- ASSIGNMENT: In the material below, find each line with the word "lines" and copy it.

- SUPPLIED ENTRIES:
————
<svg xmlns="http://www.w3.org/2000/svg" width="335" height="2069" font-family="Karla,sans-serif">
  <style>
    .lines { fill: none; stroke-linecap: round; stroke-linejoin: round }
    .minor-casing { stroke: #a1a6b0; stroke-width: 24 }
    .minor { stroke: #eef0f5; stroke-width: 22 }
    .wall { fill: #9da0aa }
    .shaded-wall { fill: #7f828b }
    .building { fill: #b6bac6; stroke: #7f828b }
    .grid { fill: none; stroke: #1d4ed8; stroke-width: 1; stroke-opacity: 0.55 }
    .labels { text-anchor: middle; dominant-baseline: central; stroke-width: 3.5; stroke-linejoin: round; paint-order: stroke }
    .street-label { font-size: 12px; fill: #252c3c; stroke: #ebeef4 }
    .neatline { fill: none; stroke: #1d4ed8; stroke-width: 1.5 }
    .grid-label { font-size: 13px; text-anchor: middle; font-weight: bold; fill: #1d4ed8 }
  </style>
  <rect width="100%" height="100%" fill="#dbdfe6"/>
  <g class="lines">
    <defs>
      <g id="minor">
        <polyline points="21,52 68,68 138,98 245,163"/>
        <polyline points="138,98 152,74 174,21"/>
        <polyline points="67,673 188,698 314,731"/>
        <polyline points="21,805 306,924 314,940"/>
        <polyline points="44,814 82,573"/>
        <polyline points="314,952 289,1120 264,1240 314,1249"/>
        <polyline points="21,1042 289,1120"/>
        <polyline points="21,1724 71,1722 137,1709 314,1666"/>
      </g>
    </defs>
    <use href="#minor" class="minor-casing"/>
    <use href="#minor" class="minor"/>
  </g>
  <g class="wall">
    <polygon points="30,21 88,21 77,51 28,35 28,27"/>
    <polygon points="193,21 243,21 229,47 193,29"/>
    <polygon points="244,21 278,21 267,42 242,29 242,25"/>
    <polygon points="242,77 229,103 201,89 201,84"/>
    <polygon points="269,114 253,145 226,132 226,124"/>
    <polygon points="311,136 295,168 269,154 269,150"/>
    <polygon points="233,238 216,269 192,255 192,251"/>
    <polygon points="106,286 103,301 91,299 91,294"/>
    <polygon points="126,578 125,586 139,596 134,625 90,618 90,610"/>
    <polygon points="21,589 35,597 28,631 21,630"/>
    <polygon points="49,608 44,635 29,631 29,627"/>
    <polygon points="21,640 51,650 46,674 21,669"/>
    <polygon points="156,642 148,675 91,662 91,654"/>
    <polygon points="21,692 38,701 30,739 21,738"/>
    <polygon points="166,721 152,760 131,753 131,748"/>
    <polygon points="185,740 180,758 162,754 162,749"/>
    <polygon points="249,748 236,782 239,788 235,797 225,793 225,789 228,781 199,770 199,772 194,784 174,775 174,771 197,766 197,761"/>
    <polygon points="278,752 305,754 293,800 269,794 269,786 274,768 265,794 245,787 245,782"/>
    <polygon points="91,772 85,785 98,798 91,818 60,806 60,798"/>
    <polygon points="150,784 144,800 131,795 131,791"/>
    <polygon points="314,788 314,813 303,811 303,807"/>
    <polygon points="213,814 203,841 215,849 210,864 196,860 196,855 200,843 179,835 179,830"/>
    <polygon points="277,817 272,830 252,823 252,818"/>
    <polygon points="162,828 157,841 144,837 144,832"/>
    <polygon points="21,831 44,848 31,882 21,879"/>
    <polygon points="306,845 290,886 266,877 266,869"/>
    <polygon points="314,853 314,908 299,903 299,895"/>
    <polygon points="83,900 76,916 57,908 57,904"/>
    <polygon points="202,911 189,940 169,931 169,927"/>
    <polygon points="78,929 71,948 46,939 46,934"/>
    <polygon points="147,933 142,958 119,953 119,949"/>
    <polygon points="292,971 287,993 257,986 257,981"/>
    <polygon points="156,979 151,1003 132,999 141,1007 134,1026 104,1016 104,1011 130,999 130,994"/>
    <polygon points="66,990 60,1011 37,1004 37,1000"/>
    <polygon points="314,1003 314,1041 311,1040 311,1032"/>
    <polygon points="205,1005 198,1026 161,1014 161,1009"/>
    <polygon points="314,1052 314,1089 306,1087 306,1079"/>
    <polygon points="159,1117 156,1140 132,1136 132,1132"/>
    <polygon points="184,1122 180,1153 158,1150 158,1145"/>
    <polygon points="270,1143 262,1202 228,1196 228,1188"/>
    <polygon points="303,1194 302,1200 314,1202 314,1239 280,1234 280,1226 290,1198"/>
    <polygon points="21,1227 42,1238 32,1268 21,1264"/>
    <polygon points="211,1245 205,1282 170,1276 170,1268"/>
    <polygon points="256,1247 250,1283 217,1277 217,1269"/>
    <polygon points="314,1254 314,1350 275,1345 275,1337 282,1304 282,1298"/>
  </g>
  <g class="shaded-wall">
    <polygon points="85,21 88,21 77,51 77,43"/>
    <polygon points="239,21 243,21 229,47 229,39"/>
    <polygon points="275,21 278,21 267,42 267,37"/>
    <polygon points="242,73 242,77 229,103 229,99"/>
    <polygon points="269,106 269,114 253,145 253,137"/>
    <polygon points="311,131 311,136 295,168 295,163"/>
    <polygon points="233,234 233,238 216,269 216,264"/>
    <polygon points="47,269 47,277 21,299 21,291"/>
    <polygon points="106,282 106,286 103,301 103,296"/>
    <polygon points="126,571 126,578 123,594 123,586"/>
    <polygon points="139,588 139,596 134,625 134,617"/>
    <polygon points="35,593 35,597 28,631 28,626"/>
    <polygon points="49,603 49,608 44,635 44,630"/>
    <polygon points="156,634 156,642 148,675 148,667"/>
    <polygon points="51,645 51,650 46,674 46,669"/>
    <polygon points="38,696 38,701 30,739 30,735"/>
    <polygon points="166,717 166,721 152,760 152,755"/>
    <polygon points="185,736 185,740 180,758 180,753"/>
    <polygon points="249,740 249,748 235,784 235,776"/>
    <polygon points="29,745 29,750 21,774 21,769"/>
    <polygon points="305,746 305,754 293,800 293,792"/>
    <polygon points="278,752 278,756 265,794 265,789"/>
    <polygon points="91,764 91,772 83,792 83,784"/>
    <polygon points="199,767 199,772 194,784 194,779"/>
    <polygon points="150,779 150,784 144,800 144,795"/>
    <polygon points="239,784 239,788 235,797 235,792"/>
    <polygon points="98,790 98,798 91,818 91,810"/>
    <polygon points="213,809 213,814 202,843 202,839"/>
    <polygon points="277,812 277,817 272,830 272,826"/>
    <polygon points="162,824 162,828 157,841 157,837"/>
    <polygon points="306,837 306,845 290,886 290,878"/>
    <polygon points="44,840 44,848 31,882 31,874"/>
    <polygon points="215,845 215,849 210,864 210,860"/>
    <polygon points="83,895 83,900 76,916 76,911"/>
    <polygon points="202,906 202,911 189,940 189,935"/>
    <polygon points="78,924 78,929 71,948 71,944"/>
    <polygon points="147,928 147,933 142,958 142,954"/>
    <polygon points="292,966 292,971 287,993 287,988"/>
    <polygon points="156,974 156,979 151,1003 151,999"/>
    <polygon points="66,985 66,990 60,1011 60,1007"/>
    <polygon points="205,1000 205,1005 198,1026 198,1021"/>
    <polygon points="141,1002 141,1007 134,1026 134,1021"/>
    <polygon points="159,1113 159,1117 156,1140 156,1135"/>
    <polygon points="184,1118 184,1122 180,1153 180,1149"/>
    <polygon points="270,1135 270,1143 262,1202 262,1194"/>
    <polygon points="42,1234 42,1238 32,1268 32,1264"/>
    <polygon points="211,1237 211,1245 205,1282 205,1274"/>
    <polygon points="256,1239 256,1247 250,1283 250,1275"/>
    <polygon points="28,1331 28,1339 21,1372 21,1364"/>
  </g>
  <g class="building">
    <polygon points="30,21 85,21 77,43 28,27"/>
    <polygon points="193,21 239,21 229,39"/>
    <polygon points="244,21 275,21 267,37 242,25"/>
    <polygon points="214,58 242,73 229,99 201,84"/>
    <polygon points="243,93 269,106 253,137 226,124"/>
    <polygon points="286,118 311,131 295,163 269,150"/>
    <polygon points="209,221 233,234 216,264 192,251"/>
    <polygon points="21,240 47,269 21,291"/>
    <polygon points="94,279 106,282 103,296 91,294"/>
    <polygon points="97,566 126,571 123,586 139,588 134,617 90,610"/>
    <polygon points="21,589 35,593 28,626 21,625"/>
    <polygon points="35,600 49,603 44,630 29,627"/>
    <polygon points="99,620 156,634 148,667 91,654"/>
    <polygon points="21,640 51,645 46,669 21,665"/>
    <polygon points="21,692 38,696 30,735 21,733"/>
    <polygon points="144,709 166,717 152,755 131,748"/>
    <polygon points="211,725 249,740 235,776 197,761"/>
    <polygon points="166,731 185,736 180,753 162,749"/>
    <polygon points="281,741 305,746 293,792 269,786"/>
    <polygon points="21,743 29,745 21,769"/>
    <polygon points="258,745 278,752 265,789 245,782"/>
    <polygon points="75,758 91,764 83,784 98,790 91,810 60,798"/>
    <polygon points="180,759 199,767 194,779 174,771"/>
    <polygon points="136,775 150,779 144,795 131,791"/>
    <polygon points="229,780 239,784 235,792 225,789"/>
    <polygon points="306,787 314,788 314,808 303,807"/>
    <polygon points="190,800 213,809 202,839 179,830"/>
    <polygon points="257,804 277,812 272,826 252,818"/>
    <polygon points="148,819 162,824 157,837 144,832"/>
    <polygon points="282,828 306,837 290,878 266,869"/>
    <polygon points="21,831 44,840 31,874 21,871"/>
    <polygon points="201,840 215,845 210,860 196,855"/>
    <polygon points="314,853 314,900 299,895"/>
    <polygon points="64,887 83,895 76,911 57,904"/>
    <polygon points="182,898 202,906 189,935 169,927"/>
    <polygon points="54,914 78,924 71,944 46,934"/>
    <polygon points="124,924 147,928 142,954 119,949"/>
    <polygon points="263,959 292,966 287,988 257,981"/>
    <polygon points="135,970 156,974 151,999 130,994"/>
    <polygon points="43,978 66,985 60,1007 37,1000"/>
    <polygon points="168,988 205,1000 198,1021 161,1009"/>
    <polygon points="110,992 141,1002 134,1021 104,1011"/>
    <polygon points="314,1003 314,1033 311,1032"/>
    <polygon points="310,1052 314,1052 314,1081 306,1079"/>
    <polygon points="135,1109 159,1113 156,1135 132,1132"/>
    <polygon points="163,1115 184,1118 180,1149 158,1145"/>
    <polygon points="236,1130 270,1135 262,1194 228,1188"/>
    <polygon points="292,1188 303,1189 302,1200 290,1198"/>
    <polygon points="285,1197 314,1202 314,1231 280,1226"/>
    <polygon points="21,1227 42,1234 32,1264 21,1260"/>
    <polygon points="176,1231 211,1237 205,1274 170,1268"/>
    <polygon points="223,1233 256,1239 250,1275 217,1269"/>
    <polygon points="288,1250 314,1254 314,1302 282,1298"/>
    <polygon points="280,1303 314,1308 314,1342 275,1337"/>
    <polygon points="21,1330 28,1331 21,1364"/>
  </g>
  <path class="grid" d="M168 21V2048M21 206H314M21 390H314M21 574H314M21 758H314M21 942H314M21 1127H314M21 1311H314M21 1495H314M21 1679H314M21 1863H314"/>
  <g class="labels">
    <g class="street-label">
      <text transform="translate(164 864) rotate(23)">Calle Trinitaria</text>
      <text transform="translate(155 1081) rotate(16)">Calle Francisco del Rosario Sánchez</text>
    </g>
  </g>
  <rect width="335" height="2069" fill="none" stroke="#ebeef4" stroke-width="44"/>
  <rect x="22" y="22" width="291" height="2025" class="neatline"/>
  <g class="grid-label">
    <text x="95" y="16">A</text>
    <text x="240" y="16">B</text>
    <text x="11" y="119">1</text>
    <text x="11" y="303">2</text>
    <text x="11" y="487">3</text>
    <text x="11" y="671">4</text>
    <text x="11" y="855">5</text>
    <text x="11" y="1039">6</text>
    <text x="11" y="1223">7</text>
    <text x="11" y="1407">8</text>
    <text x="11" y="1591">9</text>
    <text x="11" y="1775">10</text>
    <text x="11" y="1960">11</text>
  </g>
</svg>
————
- ANSWER AREA:
    .lines { fill: none; stroke-linecap: round; stroke-linejoin: round }
  <g class="lines">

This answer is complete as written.